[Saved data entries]
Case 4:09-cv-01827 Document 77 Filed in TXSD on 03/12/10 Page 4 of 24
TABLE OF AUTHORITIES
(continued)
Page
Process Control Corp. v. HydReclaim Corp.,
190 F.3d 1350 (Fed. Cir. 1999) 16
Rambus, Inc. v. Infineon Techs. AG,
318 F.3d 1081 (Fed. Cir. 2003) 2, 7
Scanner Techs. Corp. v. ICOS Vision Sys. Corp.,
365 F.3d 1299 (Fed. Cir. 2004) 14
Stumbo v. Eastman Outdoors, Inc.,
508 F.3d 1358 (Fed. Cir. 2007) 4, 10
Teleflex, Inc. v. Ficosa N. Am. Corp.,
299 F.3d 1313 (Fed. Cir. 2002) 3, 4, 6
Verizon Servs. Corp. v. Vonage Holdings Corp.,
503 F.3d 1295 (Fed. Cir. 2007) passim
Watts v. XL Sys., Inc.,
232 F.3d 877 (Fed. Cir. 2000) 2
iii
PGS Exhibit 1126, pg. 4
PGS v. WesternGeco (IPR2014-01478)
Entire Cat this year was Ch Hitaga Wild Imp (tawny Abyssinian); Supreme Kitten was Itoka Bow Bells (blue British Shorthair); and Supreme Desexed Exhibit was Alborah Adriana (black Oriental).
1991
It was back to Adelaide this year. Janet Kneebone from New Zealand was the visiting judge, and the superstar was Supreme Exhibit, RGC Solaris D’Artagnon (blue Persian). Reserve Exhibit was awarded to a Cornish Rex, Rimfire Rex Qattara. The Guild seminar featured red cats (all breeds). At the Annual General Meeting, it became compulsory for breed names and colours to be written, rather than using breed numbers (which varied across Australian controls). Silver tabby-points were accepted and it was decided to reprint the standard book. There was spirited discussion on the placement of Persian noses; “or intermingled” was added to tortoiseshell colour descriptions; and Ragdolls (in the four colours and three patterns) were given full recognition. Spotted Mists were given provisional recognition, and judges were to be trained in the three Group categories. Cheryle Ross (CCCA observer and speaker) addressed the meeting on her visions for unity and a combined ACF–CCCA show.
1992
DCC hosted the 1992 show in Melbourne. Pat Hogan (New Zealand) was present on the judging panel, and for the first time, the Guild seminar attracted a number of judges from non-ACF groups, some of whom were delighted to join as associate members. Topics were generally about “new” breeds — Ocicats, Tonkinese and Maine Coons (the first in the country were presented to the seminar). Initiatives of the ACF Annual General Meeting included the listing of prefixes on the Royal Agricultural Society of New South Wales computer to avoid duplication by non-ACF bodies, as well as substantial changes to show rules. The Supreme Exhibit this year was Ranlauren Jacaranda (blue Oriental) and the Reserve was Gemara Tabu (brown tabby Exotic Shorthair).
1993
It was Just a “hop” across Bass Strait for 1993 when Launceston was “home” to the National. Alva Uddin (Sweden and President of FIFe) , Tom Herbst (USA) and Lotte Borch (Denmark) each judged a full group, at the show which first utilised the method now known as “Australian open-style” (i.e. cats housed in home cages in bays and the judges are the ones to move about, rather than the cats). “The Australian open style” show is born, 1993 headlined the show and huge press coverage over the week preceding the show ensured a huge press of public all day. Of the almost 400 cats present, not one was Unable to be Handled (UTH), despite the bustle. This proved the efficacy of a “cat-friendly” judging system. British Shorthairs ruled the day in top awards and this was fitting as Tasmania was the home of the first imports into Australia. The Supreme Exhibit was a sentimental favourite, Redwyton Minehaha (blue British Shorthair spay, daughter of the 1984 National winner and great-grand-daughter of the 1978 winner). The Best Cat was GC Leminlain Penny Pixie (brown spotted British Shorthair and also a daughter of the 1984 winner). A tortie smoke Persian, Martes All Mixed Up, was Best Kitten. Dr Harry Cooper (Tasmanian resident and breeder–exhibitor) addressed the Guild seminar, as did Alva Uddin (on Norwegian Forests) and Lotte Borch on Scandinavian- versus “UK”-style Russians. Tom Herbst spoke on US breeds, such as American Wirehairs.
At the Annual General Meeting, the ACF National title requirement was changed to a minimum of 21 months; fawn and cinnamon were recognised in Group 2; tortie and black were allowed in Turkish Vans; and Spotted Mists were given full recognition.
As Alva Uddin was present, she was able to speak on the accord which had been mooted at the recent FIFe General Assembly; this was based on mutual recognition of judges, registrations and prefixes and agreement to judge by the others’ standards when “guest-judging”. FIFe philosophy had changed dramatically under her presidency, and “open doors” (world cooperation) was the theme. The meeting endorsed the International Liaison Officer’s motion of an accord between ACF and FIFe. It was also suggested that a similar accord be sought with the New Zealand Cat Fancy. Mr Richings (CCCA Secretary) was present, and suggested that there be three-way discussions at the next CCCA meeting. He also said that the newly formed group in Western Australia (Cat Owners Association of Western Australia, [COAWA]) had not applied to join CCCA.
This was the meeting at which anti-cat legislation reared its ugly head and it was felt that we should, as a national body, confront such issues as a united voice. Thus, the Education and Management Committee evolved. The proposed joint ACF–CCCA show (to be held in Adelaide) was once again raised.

- Problem: Report how many lines above hold the string "Techs", giving nothing but the number.

- Written answer: 2